What the task requires
Please answer these questions using the geopy help text below:
1. Where, according to the geopy help text, have solutions to geopy errors usually been provided?
2. What documentation address does it give to check before reporting an issue?
3. What should be added when opening a question on Stack Overflow?

If you caught an exception from geopy please try to Google the error first. There is a great chance that it has already been discussed somewhere and solutions have been provided (usually on GitHub or on Stack Overflow).

Before reporting an issue please ensure that you have tried to get the answer from the doc: https://geopy.readthedocs.io/.

Keep in mind that if a specific geocoding service's API is not behaving correctly then it probably won't be helpful to report that issue here, see https://geopy.readthedocs.io/en/latest/#geopy-is-not-a-service

The following resources are available for your input:

  1. Stack Overflow with geopy tag. There's a somewhat active community here so you will probably get a solution quicker. And also there is a large amount of already resolved questions which can help too! Just remember to put the geopy tag if you'd decide to open a question.
  2. GitHub Discussions is a good place to start if Stack Overflow didn't help or you have some idea or a feature request you'd like to bring up, or if you just have trouble and not sure you're doing everything right. Solutions and helpful snippets/patterns are also very welcome here.

Collected material

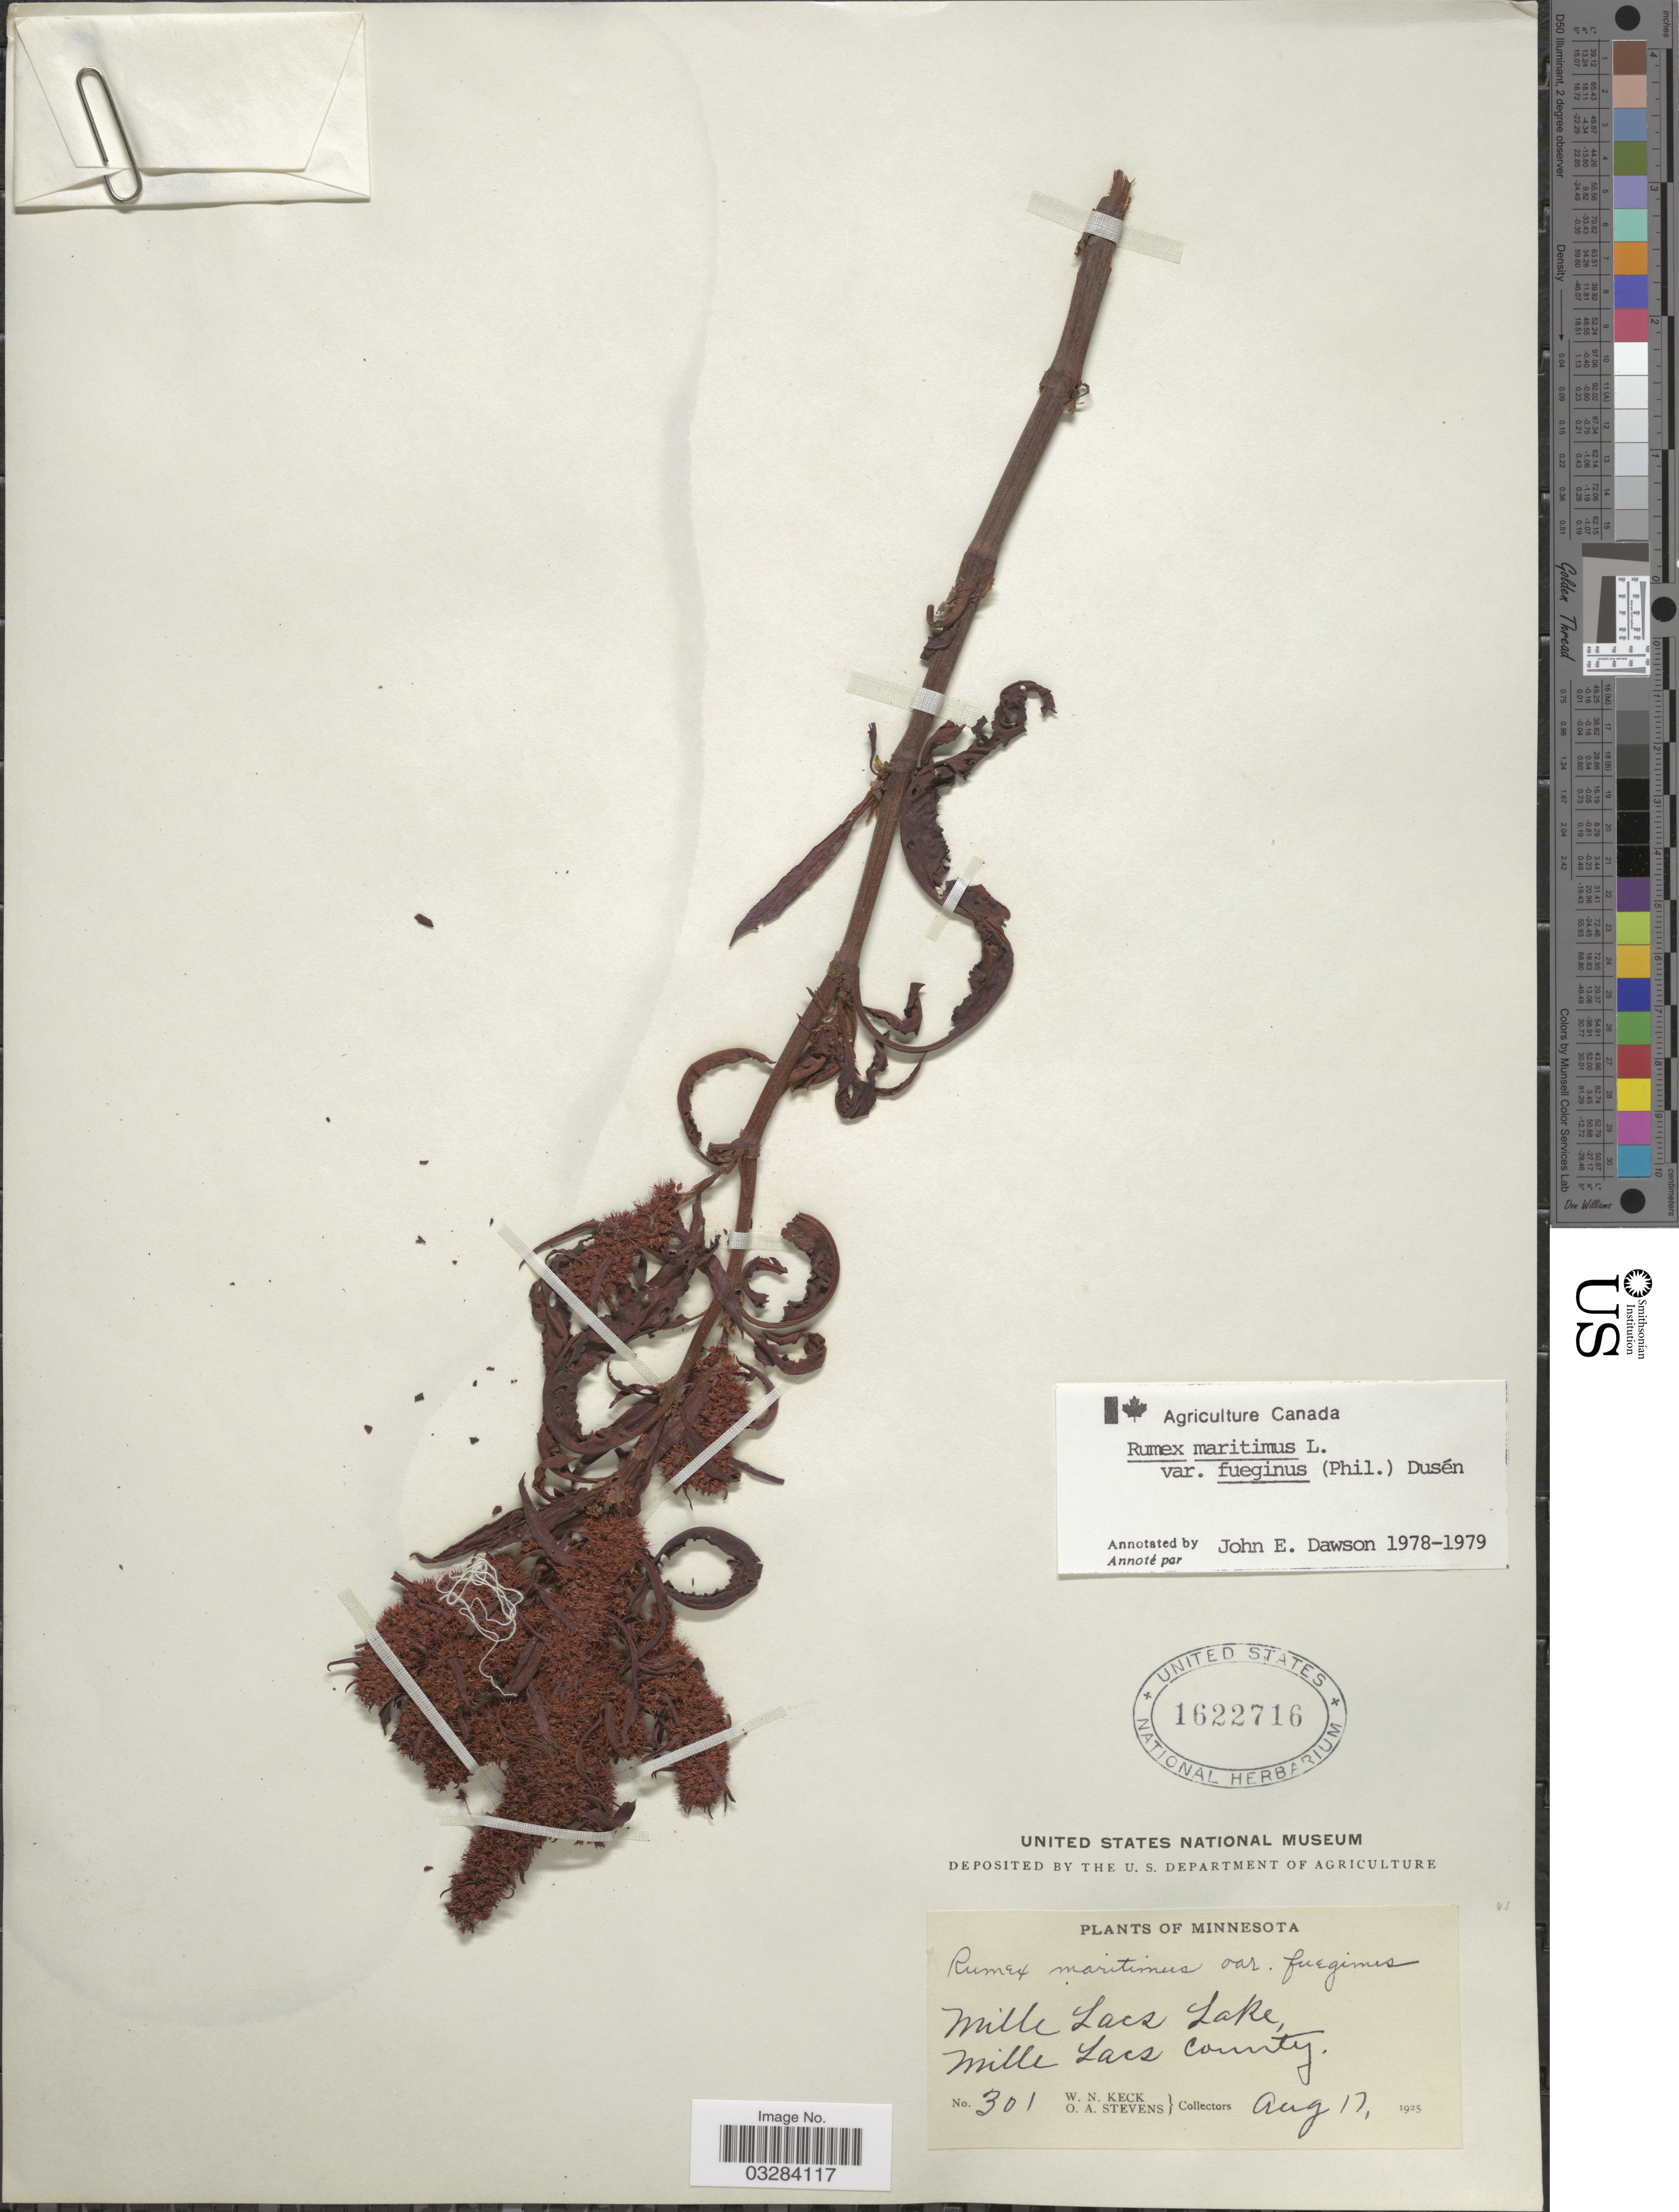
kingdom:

Answer to this exercise
1. Usually on GitHub or on Stack Overflow.
2. https://geopy.readthedocs.io/
3. The geopy tag.